PROBLEM DESCRIPTION:
Please continue the forum thread about D&D 5e below, starting right after its last sentence.

PAGE:
····················

Those sound rather rant-y, but really it's more apathetic. 5e is a really good version of D&D and I'm happy to play it, and while I am a bit saddened that Wizard's priorities for D&D don't perfectly align with mine, that doesn't make 5e any less. It just means that if I want rapid evolution in the directions I want, WotC isn't likely the source so I'll widen my scope of 3rd party developers. I still hope they come out with things I want, with 5e they have rebuilt a level of trust in quality that has gone through cycles with them.
 
And frankly I feel better homebrewing for a system i already have mastery for (2e or 3.x).
I understand that feeling, it's why I stuck with AD&D for so long. But, 5e is a lot more amenable to homebrewing than 3.x - it's not just that it openly encourages it while 3.x has the whole RAW thing going, it's that the design of 5e is just 'lose,' and there's less to it. You change a bit, and every other bit doesn't explode in a hail of broken combos. I can't say that's a reason to learn 5e over 2e, if you're that comfortable with 2e, it shouldn't be that much harder to whip into whatever shape you want. But compared to hacking 3.x, learning 5e and then hacking it sounds easier.
JMHO.
 

Xantherion

Villager
Hmm this interests me.

I love the mechanics of 5e and look forward for expansions in the future. However, the 1 to 2 adventures a year does nothing for me. When they released Pota they gave the crunch away for free. This is good for me. I will not buy any of the adventure books, so they will not get any money from me on that end. I will just stick with my 3 core books, and print out the free material.

it is interesting. 5e got me away happily from Pathfinder. Now with WOTC marketing strategy and Pathfinder Unchained, I am starting to head back to Pathfinder.
 

Lidgar

Explorer
In regards to stories...

I read his response more broadly than STORIES = MEGA ADVENTURES.

Reading through PotA now, and it is much more than that. It is part adventure (including several mini adventures), part campaign setting (Red Larch is great, and portable), part new player content, part new DMG content, part MM content, all tied to central theme (Elements). So STORIES = THEMATIC ELEMENTS.

I am fine with these hybrid releases, but completely understand others that don't want to shell out $50 for the book, when all they really want is the non-adventure elements.

In any case, market demand will (or should) drive them in the end.
 
Last edited by a moderator:

Jester David

Adventurer
If those settings would not be out of date ingame. And an AP taking place in a subregion of a setting is actually targeting an even small niche of the customer base.

····················

EXTRACTED RECORDS:

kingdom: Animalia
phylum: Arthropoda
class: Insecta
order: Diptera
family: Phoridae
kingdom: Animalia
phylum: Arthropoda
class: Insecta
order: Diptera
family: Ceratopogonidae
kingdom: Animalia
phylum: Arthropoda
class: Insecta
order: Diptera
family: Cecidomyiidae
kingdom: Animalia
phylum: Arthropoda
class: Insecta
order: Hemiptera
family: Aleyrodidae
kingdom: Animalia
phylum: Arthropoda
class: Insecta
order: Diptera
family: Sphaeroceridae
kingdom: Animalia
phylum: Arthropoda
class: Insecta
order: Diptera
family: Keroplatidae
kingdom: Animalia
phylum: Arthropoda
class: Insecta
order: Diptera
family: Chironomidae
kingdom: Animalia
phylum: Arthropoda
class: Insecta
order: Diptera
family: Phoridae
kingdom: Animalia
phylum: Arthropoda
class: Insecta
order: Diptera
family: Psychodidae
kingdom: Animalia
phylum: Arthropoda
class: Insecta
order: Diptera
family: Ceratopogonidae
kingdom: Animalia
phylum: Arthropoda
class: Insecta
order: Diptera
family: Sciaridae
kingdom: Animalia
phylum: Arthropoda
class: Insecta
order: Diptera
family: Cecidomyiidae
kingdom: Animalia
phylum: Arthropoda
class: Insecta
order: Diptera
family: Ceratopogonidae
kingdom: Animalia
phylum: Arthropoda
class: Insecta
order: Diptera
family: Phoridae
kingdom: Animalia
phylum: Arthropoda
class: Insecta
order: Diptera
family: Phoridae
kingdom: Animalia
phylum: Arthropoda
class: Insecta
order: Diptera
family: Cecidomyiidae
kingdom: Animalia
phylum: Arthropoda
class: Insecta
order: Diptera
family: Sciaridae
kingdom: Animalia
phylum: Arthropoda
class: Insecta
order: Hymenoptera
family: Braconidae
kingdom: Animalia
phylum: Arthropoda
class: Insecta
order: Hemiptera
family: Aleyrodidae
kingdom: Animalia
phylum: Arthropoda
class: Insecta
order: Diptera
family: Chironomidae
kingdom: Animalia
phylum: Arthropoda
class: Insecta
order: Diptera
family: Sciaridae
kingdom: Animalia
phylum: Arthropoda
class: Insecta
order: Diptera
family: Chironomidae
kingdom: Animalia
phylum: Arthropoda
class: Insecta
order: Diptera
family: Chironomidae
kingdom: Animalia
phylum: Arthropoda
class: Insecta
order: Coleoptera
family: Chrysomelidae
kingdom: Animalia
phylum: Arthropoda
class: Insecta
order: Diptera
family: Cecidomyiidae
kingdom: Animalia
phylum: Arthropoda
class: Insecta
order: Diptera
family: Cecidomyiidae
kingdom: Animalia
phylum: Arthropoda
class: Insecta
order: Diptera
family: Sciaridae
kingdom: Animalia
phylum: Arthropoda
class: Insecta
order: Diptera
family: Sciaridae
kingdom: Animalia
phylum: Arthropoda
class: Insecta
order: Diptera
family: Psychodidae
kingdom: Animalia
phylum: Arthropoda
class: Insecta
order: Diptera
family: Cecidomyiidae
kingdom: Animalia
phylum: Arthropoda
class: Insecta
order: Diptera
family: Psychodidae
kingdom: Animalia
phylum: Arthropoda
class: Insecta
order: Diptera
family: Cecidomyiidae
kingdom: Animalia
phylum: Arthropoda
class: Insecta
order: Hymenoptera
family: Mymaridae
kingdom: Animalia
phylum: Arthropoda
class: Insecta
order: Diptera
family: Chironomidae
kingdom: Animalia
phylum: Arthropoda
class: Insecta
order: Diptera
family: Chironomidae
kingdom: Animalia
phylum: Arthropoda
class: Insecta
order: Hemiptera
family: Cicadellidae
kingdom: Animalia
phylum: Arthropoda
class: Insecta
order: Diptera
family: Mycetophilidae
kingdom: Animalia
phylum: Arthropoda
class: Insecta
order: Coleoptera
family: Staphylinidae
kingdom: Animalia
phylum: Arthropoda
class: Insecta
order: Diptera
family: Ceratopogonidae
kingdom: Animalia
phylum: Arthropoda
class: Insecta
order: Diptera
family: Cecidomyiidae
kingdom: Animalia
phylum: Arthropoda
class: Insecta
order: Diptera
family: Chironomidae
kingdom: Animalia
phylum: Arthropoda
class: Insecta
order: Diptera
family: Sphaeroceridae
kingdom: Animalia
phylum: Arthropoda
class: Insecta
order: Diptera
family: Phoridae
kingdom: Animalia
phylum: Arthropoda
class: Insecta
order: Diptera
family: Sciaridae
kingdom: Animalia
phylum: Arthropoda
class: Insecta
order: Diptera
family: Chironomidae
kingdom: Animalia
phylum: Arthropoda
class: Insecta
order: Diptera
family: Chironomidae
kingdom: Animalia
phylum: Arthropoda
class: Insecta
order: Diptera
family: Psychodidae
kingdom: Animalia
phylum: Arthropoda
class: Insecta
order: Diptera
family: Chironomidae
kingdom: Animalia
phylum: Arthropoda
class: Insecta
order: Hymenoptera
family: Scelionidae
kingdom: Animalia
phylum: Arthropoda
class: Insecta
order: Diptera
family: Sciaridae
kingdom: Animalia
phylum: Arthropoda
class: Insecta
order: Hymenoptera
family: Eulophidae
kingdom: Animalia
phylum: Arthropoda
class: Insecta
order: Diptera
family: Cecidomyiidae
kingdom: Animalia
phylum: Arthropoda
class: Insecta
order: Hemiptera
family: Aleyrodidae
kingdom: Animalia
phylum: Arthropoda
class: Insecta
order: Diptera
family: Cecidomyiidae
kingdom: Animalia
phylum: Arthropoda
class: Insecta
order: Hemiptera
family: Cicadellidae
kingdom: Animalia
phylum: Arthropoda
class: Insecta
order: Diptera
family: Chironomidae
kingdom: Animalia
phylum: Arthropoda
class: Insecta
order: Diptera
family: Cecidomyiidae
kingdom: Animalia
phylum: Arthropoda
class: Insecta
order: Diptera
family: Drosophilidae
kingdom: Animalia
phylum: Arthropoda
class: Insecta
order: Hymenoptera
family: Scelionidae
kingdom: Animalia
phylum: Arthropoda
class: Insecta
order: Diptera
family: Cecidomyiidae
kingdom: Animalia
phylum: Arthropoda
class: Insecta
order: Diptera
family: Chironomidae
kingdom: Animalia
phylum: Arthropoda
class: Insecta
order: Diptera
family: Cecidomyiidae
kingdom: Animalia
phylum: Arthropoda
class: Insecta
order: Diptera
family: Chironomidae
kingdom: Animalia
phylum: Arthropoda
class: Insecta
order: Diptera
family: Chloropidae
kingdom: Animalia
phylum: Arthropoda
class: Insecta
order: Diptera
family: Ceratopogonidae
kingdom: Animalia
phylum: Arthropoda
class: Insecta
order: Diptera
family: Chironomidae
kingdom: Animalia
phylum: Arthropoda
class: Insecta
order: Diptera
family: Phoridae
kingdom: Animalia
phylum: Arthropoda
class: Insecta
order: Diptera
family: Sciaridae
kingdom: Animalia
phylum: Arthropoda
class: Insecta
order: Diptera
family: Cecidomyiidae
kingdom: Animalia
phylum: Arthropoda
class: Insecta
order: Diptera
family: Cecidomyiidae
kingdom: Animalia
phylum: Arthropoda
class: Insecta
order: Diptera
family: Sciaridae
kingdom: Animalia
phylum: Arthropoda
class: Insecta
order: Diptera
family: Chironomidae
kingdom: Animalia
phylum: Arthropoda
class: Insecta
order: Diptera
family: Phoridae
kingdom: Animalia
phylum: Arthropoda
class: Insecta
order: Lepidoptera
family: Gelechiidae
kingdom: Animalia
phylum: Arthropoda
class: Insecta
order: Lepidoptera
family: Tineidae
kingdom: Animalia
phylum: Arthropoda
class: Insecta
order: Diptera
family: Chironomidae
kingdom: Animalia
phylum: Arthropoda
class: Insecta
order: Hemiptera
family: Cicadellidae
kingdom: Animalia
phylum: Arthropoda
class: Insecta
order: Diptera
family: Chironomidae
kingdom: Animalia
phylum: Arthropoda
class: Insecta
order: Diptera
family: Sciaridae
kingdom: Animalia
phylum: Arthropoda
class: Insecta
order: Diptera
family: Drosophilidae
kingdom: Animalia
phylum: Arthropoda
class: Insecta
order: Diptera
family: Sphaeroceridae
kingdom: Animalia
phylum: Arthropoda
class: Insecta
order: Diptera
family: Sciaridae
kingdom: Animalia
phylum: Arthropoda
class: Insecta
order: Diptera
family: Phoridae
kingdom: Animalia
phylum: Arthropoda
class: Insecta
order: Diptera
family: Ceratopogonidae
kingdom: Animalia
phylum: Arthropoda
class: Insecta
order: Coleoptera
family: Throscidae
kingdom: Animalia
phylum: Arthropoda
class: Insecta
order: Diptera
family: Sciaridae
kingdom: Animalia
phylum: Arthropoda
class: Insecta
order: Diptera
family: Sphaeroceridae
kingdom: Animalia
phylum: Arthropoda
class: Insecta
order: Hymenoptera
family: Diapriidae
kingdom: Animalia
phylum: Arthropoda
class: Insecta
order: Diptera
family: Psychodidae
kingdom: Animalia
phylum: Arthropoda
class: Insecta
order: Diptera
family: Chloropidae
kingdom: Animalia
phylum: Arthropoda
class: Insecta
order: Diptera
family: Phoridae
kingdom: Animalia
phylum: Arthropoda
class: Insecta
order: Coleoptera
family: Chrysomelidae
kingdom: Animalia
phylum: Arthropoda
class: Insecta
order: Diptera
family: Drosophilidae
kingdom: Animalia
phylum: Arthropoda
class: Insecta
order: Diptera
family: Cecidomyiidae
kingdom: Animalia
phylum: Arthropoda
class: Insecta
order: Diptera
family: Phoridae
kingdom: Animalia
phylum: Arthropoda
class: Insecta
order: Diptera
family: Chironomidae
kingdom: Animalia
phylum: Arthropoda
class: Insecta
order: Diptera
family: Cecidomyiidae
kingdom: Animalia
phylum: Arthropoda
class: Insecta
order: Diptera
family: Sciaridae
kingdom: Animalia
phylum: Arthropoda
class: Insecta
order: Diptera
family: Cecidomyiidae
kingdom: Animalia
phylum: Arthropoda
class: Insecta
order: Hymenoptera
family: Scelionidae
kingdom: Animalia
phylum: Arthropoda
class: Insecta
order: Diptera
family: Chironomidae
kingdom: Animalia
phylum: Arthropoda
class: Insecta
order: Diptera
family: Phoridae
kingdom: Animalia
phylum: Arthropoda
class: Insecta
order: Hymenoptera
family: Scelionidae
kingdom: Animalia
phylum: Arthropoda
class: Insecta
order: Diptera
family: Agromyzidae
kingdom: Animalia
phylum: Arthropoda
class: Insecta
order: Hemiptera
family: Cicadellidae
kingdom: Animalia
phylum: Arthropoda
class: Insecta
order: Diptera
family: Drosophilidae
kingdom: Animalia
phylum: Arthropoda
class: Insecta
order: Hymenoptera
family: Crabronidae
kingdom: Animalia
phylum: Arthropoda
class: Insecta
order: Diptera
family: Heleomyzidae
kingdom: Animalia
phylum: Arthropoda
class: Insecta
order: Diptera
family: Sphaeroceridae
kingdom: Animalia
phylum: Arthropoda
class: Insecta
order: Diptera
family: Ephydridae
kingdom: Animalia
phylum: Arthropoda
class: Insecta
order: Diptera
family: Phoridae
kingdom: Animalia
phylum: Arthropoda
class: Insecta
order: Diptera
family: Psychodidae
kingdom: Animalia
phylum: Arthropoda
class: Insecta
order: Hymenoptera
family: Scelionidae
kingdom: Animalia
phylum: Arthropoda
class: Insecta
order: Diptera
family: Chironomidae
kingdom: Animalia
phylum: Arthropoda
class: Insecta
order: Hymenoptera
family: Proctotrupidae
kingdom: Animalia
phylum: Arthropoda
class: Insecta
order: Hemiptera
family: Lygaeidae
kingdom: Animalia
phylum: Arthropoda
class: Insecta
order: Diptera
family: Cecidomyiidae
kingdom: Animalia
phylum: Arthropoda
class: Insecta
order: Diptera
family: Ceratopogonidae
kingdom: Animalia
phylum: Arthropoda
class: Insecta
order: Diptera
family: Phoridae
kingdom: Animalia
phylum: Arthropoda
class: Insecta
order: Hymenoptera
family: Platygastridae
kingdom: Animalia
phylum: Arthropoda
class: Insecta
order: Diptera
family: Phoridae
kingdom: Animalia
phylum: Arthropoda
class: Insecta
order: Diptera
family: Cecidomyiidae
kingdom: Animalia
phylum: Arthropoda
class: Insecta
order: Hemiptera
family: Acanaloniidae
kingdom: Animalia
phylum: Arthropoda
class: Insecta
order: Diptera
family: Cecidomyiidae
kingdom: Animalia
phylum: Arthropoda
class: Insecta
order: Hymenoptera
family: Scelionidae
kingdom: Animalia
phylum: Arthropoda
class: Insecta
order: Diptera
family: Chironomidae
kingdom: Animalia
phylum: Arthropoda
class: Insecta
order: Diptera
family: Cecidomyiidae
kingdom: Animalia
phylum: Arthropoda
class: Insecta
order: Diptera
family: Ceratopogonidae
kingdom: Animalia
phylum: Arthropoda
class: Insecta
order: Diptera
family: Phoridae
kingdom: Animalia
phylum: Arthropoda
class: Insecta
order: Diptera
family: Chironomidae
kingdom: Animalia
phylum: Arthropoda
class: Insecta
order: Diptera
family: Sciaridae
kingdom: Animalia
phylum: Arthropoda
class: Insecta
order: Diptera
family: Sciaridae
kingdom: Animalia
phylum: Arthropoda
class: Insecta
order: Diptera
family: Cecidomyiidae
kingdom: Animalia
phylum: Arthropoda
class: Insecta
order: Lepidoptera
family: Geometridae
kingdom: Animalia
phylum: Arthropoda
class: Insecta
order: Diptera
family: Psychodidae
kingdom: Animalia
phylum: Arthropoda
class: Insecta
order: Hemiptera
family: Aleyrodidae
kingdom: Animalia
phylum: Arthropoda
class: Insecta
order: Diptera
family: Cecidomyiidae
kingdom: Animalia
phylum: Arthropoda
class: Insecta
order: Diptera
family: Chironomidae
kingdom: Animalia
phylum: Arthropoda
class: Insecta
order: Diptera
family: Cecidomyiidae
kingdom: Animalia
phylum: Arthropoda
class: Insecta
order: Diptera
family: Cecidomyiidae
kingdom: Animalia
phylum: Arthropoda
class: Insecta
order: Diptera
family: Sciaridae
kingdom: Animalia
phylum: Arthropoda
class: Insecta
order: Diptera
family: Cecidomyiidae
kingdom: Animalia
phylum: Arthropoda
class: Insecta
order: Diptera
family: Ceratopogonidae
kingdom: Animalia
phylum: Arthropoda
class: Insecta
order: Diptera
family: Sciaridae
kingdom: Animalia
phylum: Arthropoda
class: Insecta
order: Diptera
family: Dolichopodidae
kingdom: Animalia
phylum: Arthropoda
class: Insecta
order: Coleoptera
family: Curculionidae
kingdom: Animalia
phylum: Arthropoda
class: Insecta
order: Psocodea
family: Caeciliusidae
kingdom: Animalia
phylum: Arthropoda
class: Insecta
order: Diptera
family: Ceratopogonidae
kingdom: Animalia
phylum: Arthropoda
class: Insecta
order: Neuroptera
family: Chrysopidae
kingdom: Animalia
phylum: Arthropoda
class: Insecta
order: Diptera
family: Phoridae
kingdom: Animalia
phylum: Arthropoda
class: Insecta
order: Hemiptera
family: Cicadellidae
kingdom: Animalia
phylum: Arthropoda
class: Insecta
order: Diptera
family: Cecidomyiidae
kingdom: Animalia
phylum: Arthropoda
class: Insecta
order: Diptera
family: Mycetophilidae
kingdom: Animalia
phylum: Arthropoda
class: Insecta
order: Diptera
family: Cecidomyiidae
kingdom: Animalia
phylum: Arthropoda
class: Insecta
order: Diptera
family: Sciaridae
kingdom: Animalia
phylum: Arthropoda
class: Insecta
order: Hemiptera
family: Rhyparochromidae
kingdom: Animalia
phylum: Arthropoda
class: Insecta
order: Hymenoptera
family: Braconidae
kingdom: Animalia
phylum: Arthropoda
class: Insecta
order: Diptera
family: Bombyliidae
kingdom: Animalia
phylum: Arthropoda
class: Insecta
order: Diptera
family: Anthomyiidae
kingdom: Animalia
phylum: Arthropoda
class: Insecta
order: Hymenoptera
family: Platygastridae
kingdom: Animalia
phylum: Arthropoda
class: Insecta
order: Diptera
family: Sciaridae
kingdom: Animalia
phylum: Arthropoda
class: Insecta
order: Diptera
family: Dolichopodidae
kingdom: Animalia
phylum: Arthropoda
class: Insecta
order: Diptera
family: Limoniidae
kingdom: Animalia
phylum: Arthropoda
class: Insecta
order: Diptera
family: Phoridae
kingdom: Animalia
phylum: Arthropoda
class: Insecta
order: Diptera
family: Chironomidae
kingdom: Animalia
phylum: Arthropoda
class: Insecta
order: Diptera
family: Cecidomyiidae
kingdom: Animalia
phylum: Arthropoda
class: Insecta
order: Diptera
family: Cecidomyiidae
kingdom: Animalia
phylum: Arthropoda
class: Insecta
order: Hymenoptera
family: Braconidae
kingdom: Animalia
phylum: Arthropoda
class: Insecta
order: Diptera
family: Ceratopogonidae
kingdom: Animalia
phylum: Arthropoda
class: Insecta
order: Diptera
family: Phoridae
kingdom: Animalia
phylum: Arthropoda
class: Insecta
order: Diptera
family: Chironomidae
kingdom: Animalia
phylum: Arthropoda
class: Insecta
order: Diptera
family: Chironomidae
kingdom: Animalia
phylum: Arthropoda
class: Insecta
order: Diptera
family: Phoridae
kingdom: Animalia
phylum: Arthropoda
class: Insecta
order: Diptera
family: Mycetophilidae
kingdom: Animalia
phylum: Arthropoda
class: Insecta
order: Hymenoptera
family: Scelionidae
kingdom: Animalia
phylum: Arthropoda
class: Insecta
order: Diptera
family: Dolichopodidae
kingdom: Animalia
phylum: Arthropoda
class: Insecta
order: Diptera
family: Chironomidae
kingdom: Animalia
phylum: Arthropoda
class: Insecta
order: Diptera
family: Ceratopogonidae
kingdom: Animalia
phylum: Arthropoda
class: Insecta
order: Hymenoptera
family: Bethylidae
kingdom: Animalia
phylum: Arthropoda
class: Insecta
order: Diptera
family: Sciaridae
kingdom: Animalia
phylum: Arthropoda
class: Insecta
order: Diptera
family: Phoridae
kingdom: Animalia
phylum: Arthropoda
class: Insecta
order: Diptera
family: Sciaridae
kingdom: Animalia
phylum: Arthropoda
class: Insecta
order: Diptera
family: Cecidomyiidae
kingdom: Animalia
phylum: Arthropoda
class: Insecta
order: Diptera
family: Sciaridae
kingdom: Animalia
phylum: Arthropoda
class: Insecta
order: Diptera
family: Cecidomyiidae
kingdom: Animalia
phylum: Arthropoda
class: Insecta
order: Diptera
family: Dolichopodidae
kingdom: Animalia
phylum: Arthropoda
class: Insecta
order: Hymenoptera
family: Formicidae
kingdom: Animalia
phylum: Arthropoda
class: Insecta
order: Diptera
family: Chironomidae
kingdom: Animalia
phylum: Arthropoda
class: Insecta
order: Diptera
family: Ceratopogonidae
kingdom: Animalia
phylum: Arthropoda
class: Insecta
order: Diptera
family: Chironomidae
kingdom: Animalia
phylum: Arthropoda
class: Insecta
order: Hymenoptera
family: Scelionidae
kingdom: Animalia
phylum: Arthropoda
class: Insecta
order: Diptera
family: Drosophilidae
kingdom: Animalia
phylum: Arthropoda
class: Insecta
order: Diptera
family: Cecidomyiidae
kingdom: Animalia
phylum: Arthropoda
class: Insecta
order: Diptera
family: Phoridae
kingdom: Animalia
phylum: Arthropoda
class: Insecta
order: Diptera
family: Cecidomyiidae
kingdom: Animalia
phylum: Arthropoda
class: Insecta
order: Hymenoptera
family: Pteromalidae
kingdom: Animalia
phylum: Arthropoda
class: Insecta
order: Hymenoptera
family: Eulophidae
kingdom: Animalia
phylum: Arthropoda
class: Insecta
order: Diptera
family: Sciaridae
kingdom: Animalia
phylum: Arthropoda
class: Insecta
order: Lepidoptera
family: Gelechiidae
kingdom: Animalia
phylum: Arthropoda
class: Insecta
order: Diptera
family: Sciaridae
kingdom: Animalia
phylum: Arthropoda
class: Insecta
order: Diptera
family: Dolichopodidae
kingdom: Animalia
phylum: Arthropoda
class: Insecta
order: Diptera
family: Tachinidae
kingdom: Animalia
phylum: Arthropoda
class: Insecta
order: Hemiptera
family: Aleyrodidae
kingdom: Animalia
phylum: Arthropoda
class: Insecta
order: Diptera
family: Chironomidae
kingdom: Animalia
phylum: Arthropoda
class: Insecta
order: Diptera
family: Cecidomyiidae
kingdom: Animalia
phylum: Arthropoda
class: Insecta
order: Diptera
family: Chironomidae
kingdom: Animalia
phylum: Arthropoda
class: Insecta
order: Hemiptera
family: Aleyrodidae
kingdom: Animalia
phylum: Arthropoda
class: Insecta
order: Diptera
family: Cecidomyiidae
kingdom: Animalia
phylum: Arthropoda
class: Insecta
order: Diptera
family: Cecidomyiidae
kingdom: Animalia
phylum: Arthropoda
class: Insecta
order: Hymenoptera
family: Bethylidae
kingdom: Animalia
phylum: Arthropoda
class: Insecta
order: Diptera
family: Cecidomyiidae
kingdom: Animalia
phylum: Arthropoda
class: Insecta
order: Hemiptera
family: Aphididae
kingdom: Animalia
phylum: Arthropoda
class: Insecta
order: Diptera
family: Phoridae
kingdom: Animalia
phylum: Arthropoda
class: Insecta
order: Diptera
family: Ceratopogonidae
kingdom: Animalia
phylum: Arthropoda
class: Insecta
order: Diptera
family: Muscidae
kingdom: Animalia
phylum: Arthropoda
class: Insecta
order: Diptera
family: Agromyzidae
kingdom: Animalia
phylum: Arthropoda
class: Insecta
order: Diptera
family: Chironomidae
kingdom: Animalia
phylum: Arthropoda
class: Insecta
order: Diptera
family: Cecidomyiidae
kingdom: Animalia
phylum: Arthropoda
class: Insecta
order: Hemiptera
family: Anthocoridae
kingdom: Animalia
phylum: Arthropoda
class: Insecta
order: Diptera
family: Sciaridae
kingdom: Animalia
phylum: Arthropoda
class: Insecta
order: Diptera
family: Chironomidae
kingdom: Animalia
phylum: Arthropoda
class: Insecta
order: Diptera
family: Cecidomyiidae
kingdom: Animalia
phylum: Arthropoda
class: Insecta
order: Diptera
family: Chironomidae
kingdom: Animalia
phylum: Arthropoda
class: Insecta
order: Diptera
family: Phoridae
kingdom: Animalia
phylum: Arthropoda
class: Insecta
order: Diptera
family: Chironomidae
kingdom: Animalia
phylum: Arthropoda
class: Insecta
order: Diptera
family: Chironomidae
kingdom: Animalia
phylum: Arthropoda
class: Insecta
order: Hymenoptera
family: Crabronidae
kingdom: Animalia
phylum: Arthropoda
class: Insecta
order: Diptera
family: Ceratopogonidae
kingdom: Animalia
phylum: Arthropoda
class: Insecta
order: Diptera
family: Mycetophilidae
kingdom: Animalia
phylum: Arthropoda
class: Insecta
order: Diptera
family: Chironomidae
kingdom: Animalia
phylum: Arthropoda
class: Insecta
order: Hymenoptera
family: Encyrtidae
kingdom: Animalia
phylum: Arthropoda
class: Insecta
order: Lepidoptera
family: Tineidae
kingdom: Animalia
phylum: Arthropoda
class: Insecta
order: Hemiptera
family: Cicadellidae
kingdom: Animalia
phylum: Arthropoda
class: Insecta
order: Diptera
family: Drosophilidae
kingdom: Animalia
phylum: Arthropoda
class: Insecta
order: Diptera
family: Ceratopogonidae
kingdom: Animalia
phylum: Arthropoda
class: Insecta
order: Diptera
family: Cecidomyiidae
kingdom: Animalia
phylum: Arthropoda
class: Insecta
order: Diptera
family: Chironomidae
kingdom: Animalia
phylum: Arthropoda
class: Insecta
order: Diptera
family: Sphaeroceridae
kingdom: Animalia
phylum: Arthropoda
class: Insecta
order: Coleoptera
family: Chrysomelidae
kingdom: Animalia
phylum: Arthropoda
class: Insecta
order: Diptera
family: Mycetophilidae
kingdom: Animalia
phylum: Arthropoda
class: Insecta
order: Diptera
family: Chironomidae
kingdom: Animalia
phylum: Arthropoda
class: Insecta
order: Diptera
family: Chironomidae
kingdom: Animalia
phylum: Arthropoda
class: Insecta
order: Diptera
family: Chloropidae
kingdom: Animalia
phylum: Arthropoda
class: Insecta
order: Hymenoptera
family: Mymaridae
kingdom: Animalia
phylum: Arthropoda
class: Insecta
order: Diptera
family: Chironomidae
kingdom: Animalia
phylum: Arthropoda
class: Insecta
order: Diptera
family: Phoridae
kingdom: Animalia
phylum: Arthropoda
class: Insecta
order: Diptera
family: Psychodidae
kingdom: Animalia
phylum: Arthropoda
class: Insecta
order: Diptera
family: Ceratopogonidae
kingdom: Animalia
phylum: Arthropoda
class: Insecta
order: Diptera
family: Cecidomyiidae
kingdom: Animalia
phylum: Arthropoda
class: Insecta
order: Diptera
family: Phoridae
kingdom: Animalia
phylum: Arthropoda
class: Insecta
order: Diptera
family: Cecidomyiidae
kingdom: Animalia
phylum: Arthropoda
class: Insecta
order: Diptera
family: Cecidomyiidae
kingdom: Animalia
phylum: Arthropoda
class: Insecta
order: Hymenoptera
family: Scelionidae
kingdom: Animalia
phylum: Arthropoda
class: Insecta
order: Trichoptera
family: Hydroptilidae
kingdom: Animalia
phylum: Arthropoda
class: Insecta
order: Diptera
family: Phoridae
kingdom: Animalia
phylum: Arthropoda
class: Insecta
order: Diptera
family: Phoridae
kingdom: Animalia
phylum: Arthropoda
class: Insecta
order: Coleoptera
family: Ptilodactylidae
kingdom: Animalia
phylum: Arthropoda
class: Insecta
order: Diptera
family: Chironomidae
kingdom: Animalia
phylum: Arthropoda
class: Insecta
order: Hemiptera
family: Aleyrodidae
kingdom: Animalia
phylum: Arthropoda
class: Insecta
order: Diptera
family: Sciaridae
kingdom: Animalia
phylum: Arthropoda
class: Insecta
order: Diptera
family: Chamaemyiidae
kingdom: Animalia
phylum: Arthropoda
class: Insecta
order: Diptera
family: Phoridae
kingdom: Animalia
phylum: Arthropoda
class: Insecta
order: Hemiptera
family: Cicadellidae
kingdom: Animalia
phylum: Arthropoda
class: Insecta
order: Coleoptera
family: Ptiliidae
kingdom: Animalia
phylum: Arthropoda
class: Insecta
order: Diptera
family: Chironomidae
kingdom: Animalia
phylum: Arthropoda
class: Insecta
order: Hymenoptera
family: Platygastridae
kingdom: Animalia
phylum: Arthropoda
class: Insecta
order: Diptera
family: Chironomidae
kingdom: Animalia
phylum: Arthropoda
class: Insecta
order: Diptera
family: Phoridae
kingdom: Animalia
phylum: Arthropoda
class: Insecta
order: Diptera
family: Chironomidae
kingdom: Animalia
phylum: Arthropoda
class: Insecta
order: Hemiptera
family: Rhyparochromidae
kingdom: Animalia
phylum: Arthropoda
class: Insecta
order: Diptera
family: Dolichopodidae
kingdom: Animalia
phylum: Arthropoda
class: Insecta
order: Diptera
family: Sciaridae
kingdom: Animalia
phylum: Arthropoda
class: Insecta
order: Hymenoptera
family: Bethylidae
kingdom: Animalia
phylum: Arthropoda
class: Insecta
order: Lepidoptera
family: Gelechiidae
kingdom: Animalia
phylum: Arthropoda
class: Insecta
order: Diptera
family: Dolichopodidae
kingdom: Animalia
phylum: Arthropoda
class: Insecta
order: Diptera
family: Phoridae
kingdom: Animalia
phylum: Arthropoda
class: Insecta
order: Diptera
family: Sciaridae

····················

RESULT:
95% of a good campaign setting is fluff. Nations, Kings and queens, factions, NPCs, plots, trade, maps, etc. None of that was invalidated between 1e and now. Paying $60 for a dozen pages of crunch and 250-pages of fluff I already have needless.
 

Jester David

Adventurer
I would like a few more class options for most classes. Specifically clerical domains that fit with 3e domains, a bunch more sorcerers, maybe 1 or 2 options for each other class. I would like another 2 monster manuals. I would like a bunch more traps and treasure. These would all help me tell more stories.
More monsters are always good, and we do sorely need more traps (I should prioritize a traps blog for my website).
And I did find the absence of alternate magic item treasure tables to be an oversight of the DMG.

But more class features? While it's nice to have sorcerer x and sorcerer y to have different class features to differentiate them, you could have two or three dragon sorcerer's with very different stories. Roderic Faklstaff of the Dummocton Fallstaffs third in line for the Fallstaff fortune is going to potentially have a very different story that Clump the spellslinger of Dungy Marsh. Even if the two have identical spells and feats.
 
Sadly, I find this interview more discouraging than encouraging; he didn't say things that speak to my interest.

But then, he's the brand manager, and I'm not sure I'm his customer.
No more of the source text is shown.